第49話:このデートは母娘デートだったのか?
「ちかれた……」
洋服を、取っ替え引っ替え。
いわんや、着せ替え人形よろしく。
次から次へと洋服を着替えさせられ。
母さんとアカネさんに見せては、あーでもない、こーでもない、と。
何この羞恥プレイ。
いや、まあ、洋服自体が恥ずかしいと言う訳では、無いんだけどね。
肌の露出低めで、ダボっとした感じのものばかりだし。
基本的には長い丈で、ゆとりがあって、身体の
ただし、せっかくの『クッション』や『上げ底』の効果が発揮できるように、との配慮もしつつ。
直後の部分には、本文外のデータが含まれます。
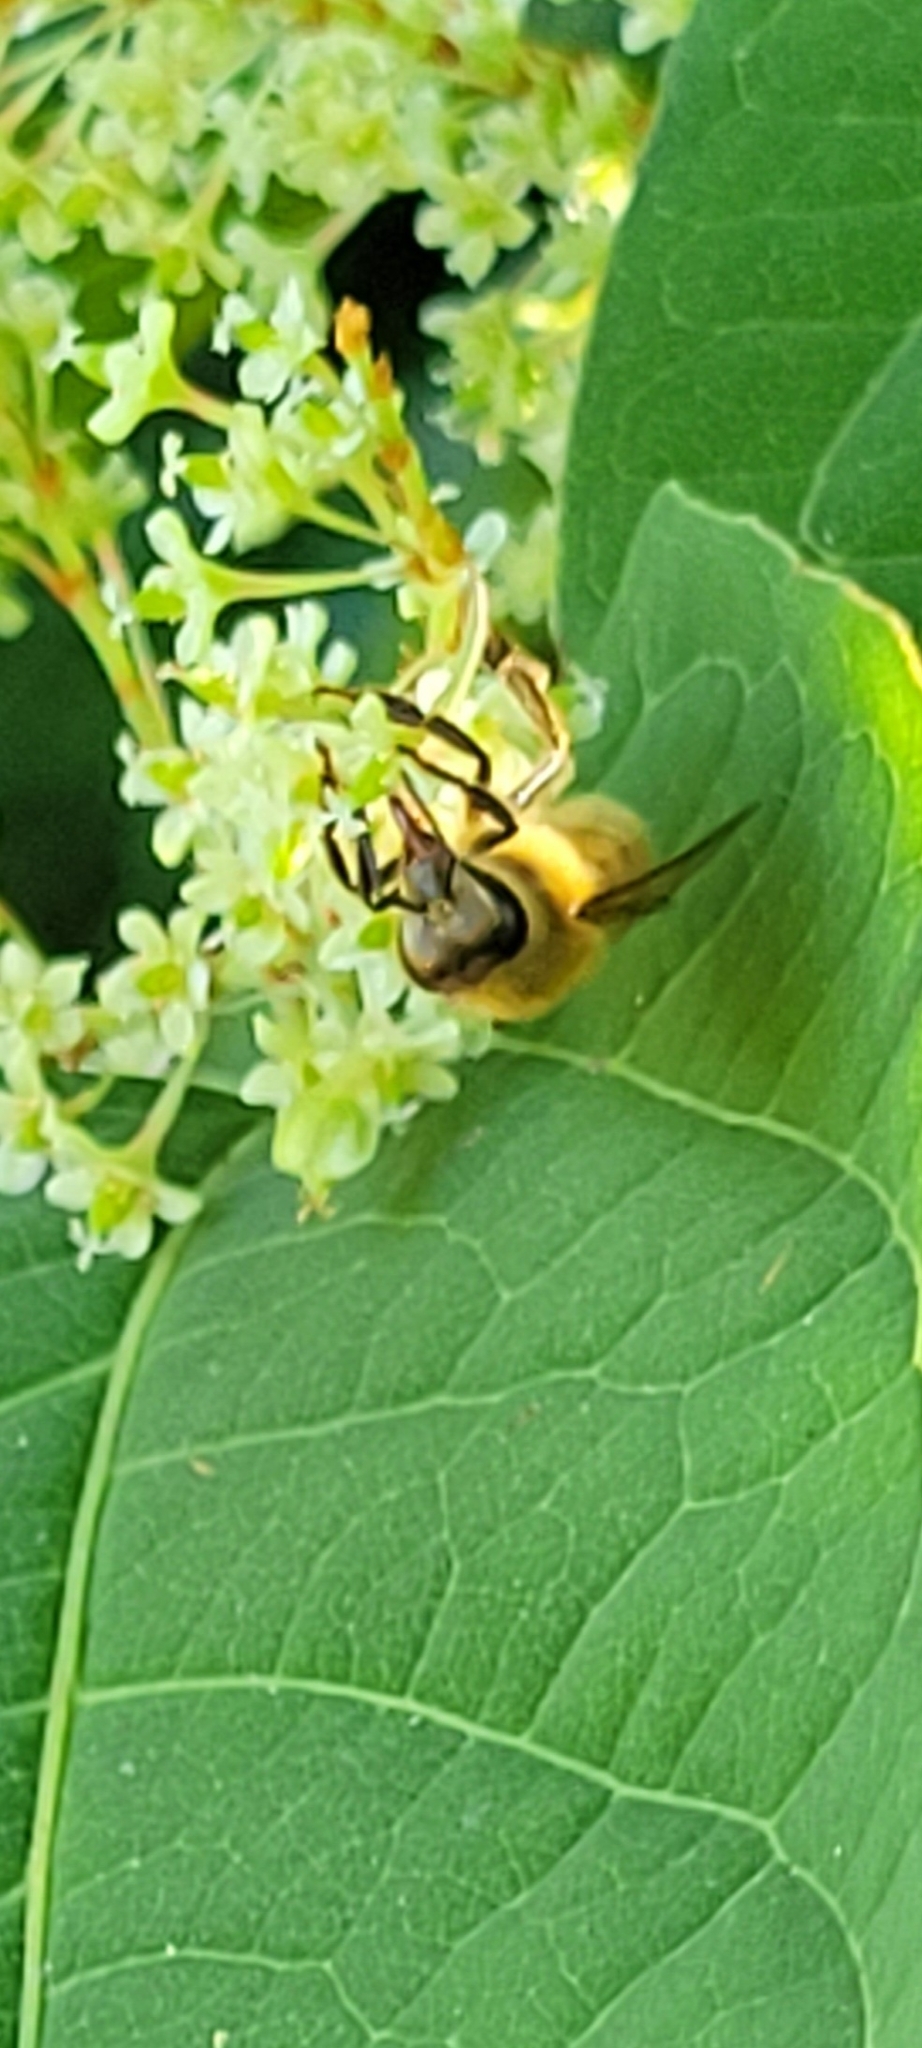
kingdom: Animalia
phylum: Arthropoda
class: Insecta
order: Hymenoptera
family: Apidae
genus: Apis
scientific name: Apis mellifera
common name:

わりとピッタリ目のブラウスにふわっとしたジャケットやカーディガンを重ねるとか。
あと、アカネさんのアドバイスで、『ノドボトケ』を隠すため、ハイネックのノースリーブとか、スカーフをアレンジして首に巻いたりとか。
『しの女』の制服ではどうしようもないけど。
私服ならいくらでもアレンジできる、と。
「トップスとボトムの組み合わせでアレンジできますし、今日のところは上下三点づつくらいでよろしいんじゃないですか?」
「そうですねー、お値段の事もありますしー」
ある程度、満足したのかそろそろシメに入る、アカネさん。
試着はまぁ、無料として。
さすがに全部購入する訳にもいかず。
「
「いや、もう、どれでもいいよ。母さんのお気に入りで」
どうせお金出すのも母さんだしねっ!
「そんなー。遠慮しなくていいのよ?」
「いや、遠慮とかじゃなくて……」
遠慮するなら、全部遠慮したいところだったりするが。
さすがに、それは許してもらえないだろう。
と、言うか、母さんが泣きそうだから、ここは堪えるしか。
「そう言わずに、真綾もちょっと見てごらんなさいよー」
と。
最後に試着した、タグ付きのコーディネートのまま、店内へ。
正直。
女の子のファッションとか、よくわかんないし。
どういうのが似合うとか、まだ全然わかんないし。
でも。
ふと、目に付いた服。
黒地に白のレースが散りばめられた、いかにもお嬢様風なドレス風の衣装。
ゴスロリ、ってヤツだっけ?
その服だけが手の届かない、高い場所に飾られている。
じっと見てたら。
「それが気に入ったの?」
母さんに気付かれたが、すかさずアカネさんが。
「あぁ、申し訳ないです。残念ながら、こちらは試作品でして、商品ではないんです」
との、こと。
そして、よく見たら服の脇に写真が飾られている。
この服を着た少女が、豪華な赤い椅子にしなだれかかっている写真。
可愛い、と言うよりは、妖艶な雰囲気すらある表情。
「それ、若い頃のウチの旦那なんですよ」
おぉ、若い頃のユキトさん!?
ウチも頑張れば、ユキトさんみたいに……。
結局。
自分では選ぶ事が出来なかったけど。
母さんチョイスで数点、買って。
せっかくだから、と、一着、そのまま着替えて。
帰りがけに女装ショップの方にも寄って、ユキトさんに挨拶かたがた。
「今日はすみませんでした、ご案内できなくて」
「いえいえ、アカネさんに色々アドバイス頂きまして、ありがとうございました」
「はい、また何かありましたら、是非」
取り寄せを頼んでいた商品も受け取って。
帰りに、さらに別のお店で洋服に合う靴まで買って。
「いやぁ、娘とお買い物できるなんて、ホント、楽しかったわー」
行きよりも、さらにルンルンな母さんと。
苦笑するしかない、ウチとふたり。